The first coffee plant was started in Africa, in the Ethiopian region known as Kaffa. It then spread to Egypt, Yemen, and Arabia, and by this time had become part of everyday life.

By the late 1500s coffee was already being sold in Europe as any other commodity. But the shipping taxes were too high and the demand for coffee was also rising. This resulting in many people experimenting with the cultivation of coffee in other countries. Somewhere around 1727 coffee was grown for the first time in Brazil.
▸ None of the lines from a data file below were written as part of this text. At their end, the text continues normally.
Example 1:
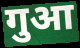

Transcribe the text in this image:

गुआ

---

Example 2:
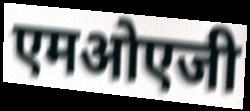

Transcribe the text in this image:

एमओएजी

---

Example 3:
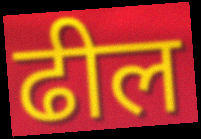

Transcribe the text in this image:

ढील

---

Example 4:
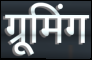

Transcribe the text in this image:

ग्रूमिंग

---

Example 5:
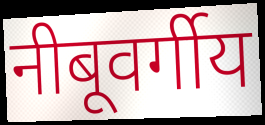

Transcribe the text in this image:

नीबूवर्गीय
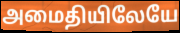
அமைதியிலேயே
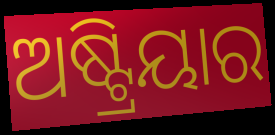
ଅଷ୍ଟ୍ରିୟାର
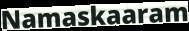
Namaskaaram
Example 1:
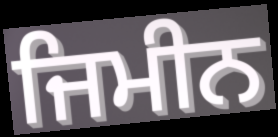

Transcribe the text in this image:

ਜਿਮੀਨ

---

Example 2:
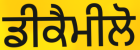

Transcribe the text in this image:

ਡੀਕੈਮੀਲੋ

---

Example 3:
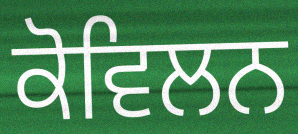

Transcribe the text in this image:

ਕੋਵਿਲਨ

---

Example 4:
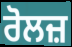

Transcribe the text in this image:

ਰੋਲਜ਼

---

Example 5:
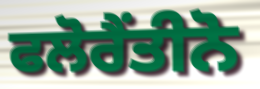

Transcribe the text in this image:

ਫਲੋਰੈਂਤੀਨੋ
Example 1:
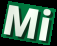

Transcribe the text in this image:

Mi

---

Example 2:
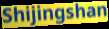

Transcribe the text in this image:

Shijingshan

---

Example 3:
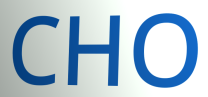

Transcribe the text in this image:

CHO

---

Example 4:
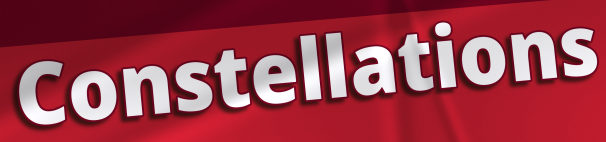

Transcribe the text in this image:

Constellations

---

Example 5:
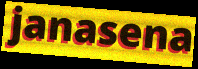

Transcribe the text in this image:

In 1903, Ludwig Roselius, a German coffee importer delivered a batch of damaged coffee beans to researchers. The researchers in turn discovered how to take the caffeine out of the beans without losing any flavor. Thus, decaffeinated coffee found its way into the market and was so distributed in the 1920s.

Instant coffee is basically soluble coffee powder that does not require the long preparation process involved with whole grain coffee. It was mass produced using the invention of George Constant Washington. He was an English chemist who was living in Guatemala at the time. One day, he was waiting for his wife to join him when he saw that there was a find powder deposited on the spout of his silver coffee urn. He presumed that this was condensation from coffee vapor and experimentation led to the invention of instant coffee.
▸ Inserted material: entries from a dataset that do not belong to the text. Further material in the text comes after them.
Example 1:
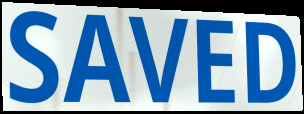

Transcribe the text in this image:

SAVED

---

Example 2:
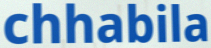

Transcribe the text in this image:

chhabila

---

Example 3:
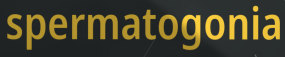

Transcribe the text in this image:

spermatogonia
In 1906 Washington started experiments that led to the introduction of his Red ECoffee in 1909.

In 1938, Nestle created freeze-dried coffee in order to help Brazil with a surplus in coffee production.

Nescafe was first introduced into Switzerland and by 1956 coffee was everywhere.

Every year, 400 billion cups of coffee are consumed in the United States. Coffee has become one of the largest commodities and is second only to oil.